Note that the majority of the 1k interpreter is actually the word list! There are only a few hundred bytes of code. The planck.xxd file is relatively straightforward to understand if you have looked at a Forth implementation before. I think the real jewels are:
- The careful selection of the basic words that are understood by the binary interpreter
- The decision to forego even the trivial parsing of Forth in the bootstrap language, and implement effectively a bytecode interpreter but with Forth-like semantics and a Forth dictionary structure
- The buildup to something very like standard Forth in
bootstrap.fs
If you have not previously looked at a Forth, I highly recommend perusing Jonesforth first. In particular, read through jonesforth.S
and then at least skim jonesforth.f
for an understanding of bootstrapping Forth. The planckforth bootstrap is much more low-level than the Jonesforth bootstrap, however!
Then … dive into bootstrap.fs
, which is a true joy to behold. The interpreter provided by planck.xxd
reads exactly one byte at a time and executes it as a word from its dictionary, crashing immediately if the word is not found. The only I/O it is capable of is likewise one byte at at time, from standard input. It cannot handle even whitespace or comments!
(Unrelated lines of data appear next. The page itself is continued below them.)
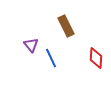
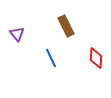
purple triangle: moved 14 px left, 11 px up
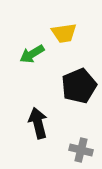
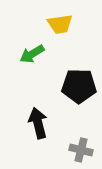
yellow trapezoid: moved 4 px left, 9 px up
black pentagon: rotated 24 degrees clockwise
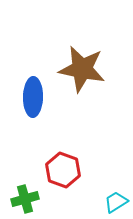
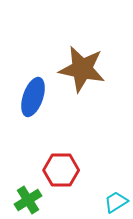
blue ellipse: rotated 18 degrees clockwise
red hexagon: moved 2 px left; rotated 20 degrees counterclockwise
green cross: moved 3 px right, 1 px down; rotated 16 degrees counterclockwise
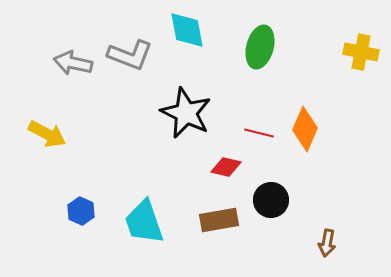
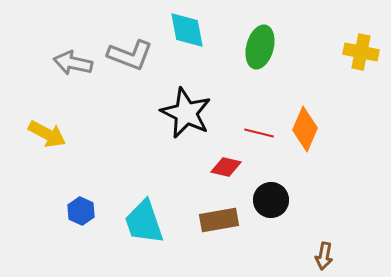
brown arrow: moved 3 px left, 13 px down
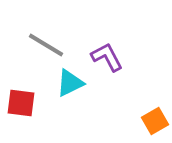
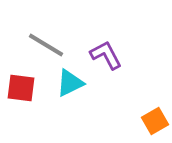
purple L-shape: moved 1 px left, 2 px up
red square: moved 15 px up
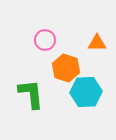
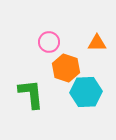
pink circle: moved 4 px right, 2 px down
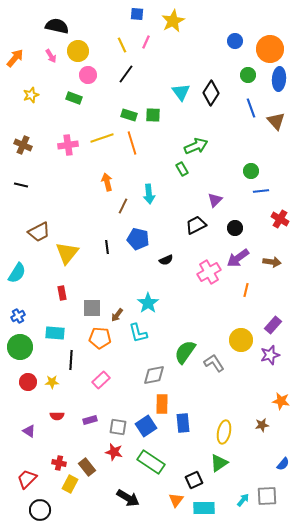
The bootstrap code very elegantly takes this extremely primitive environment one step at a time to a language that rapidly starts to look like Forth; first it defines no-op words for space and newline so that whitespace can be used to make the code more readable, then it defines Forth-style \
line comments, and then it starts to build up defining words. The first word definition (for newline) looks like line noise:
h@l@h@!h@C+h!k1k0-h@$k:k0-h@k1k0-+$h@C+h!ih@!h@C+h!kefh@!h@C+h!l!
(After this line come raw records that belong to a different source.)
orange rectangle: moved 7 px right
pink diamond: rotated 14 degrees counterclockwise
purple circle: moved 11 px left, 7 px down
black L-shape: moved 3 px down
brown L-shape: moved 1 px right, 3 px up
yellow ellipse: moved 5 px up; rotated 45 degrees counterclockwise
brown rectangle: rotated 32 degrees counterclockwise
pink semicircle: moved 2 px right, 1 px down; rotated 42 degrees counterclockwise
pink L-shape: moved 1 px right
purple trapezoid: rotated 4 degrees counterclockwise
However, just a few definitions in, this much for Forth-y definition (note it’s still only single character words!) is equivalent to rp@ cell + rp!
, to drop a word from the return stack:
r C + R
(NB that I’m not sure why it doesn’t use } _
, which is R> DROP
.)
A bare few dozen lines after that, all of those one-word definitions are renamed to their Forth equivalents, so that those terse definitions can be abandoned, and definitions start looking like:
: 2rot >r >r 2swap r> r> 2swap ;
… and then we’re firmly in Forth territory!
After all of this slow buildup (including defining some simple assembly routines to compile things like system call invocations!), the culmination is a dictionary rewrite that drops the words for all of the early, non-Forth words that were only used to get from here to there, and the user is dropped into an environment where relatively normal Forth code Just Works. It takes 2670 lines of (heavily and usefully commented) code to get there, but considering that it started from something not far from the equivalent of assembly language, it is a joy to behold.